On the radio show Fresh Air this Wednesday, Terry Gross interviewed George Tenet, former Director of Central Intelligence, who is hawking his new book about his time at the CIA (you can listen to the streamed audio at that link, or download it as an MP3 file at this link).
I have to say that Mr Tenet did not come across well, at least as I heard it. He portrayed himself, much as Oliver North did in the Iran/Contra affair: as an innocent victim, a scapegoat for the Bush administration, someone who just did his job and looked neither left nor right.

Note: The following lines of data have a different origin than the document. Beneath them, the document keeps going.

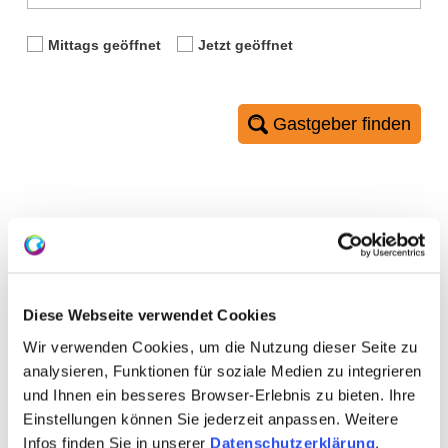
Mittags geöffnet
Jetzt geöffnet
Gastgeber finden
0 Treffer
Diese Webseite verwendet Cookies
Wir verwenden Cookies, um die Nutzung dieser Seite zu
Artikel alphabetisch filtern:
analysieren, Funktionen für soziale Medien zu integrieren
J
A
B
C
D
E
F
G
H
I
K
und Ihnen ein besseres Browser-Erlebnis zu bieten. Ihre
Einstellungen können Sie jederzeit anpassen. Weitere
L
M
N
O
P
Q
R
S
T
U
V
Infos finden Sie in unserer
Datenschutzerklärung
.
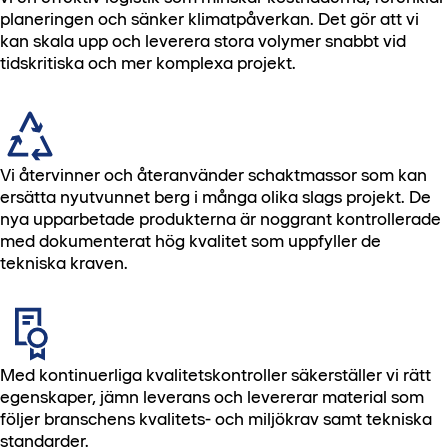
planeringen och sänker klimatpåverkan. Det gör att vi
kan skala upp och leverera stora volymer snabbt vid
tidskritiska och mer komplexa projekt.
Vi återvinner och återanvänder schaktmassor som kan
ersätta nyutvunnet berg i många olika slags projekt. De
nya upparbetade produkterna är noggrant kontrollerade
med dokumenterat hög kvalitet som uppfyller de
tekniska kraven.
Med kontinuerliga kvalitetskontroller säkerställer vi rätt
egenskaper, jämn leverans och levererar material som
följer branschens kvalitets- och miljökrav samt tekniska
standarder.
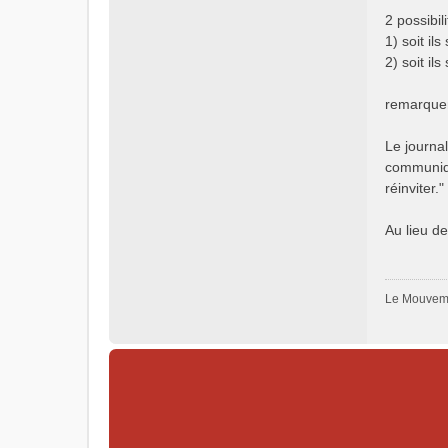
2 possibil
1) soit i
2) soit il
remarquer 
Le journal
communiqu
réinviter."
Au lieu de
Le Mouveme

The thing is, I can't accept that from a senior manager. Mr Tenet wasn't a low- or even middle-level manager, taking care of his corner of the agency and having insufficient power to take a stand. He headed the agency, some six or seven management levels up from the first line folks. Organizationally, he was only one level removed from the president; operationally, he reported to the president daily. Yet he presents himself as someone who provided information only, leaving, as he said, policy to the policy makers.
Ms Gross asked him several times about what he thought or what he would have done, and he consistently evaded the question, repeating the “leave policy to the policy makers” mantra. At one point he said something that very much recalls Lt Col North's speech about dutifully marching up the hill and doing his job (which in North's case involved shredding documents):
Look, Terry, I had thousands of people working for me. Al Quaeda was a full-time job. Afghanistan came along. Iraq came along. We had people on the ground. We're writing the president's daily brief every day. We've got liaison relationships around the world. I had plenty to do. People always want to put you in the moment. I had enough to do and worry about in terms of my own responsibilities; I didn't think very much about these issues at the time. People have asked me, contemporaneously, well what did you think. Well, you know what? Not part of my day, not part of how I thought about my life, I had plenty to do. I believe that I was responsible for providing intelligence to this administration, I did it faithfully, and the rest... God only knows.Iraq didn't “come along”; Mr Tenet's boss used the information that Mr Tenet's agency was providing in order to bring Iraq along. Are we really to believe that he never thought about that, never considered whether the policy decisions followed reasonably from the information he was providing? And near the end of the interview, he says this:
The issue for me, Terry, is that I was the Director of Central Intelligence. I'm agnostic on policy issues. I'm not a hero. It's not my job to make policy, I didn't go into the president and say “Don't do this.”
No, I don't buy it. When you're that high up in management, you do have both an opportunity and a responsibility to say what you think should be done. Even if you don't make policy, you have the ears of the people who do. If you really think the information you're giving them is being misused or ignored, you have a responsibility to say so. It is part of your job at that level, and it's also part of your moral job as a citizen and a person.
And Mr Tenet, sacrificial lamb though he might be, just comes across as trying to slough off any responsibility. No, sir. If you didn't agree with what they were doing with the information you gave them, and you didn't try to change it... then you're complicit.